Modifying the shareable cache '__x86_shared_cache_size', which is a
factor in computing the non-temporal threshold parameter
'__x86_shared_non_temporal_threshold' to optimize memcpy for AMD Zen
In the existing implementation, the shareable cache is computed as 'L3
per thread, L2 per core'.
Recomputing this shareable cache as 'L3 per CCX'(Core-Complex) has
brought performance gains of ~44% for memory sizes greater than 16MB.

The patch I posted earlier: 'Tuning NT Threshold parameter for AMD
and the recent patch committed by Patrick McGehearty: 'Reversing
calculation of __x86_shared_non_temporal_threshold', both have
regression problems on AMD Zen machines for memory ranges of 1MB to 8MB
as per the large bench variant results.
This patch addresses the regression problem on AMD Zen machines.
The below link will show the performance results chart comparison of
'Master' branch and 'AMD' patch against the 2.32 stable release.
Summary: On master branch we see a regression for memoery sizes below
8MB with performance drop of upto 99%, whereas AMD patch has performance
gains for 16MB and above with no regressions.

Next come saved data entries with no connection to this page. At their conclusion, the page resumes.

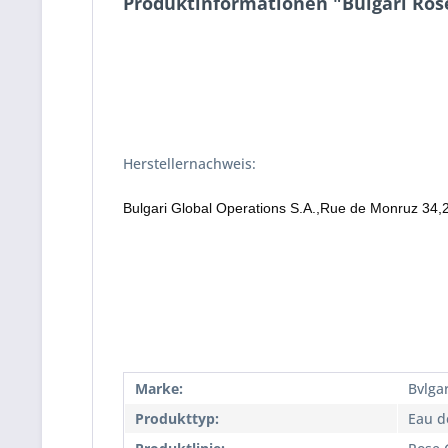
Produktinformationen "Bulgari Rose
Herstellernachweis:
Bulgari Global Operations S.A.,Rue de Monruz 34
Marke:
Bvlgar
Produkttyp:
Eau de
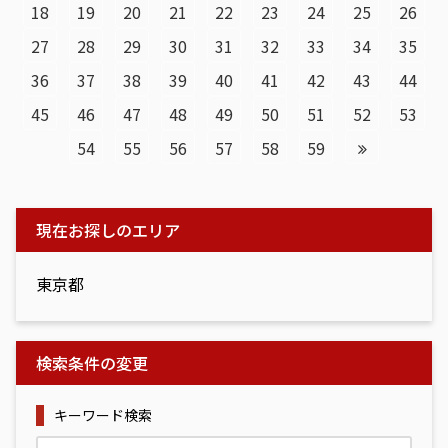
ビ
18
19
20
21
22
23
24
25
26
ゲ
27
28
29
30
31
32
33
34
35
ー
36
37
38
39
40
41
42
43
44
シ
ョ
45
46
47
48
49
50
51
52
53
ン
54
55
56
57
58
59
現在お探しのエリア
東京都
検索条件の変更
キーワード検索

Note: The benchmarking is done by isolating all the cpu cores in a CCX,
configuring them to fixed frequency mode and routing the IRQs to other
cpu cores.
Then the large bench tests were run by pinning to one of the isolated
cores for 1000 iterations and the performance computation is done by
taking average of these iterations.

Sajan Karumanchi (1):
  x86: Optimizing memcpy for AMD Zen architecture.

 sysdeps/x86/cacheinfo.h | 31 +++++++++++++++++++++++++------
 1 file changed, 25 insertions(+), 6 deletions(-)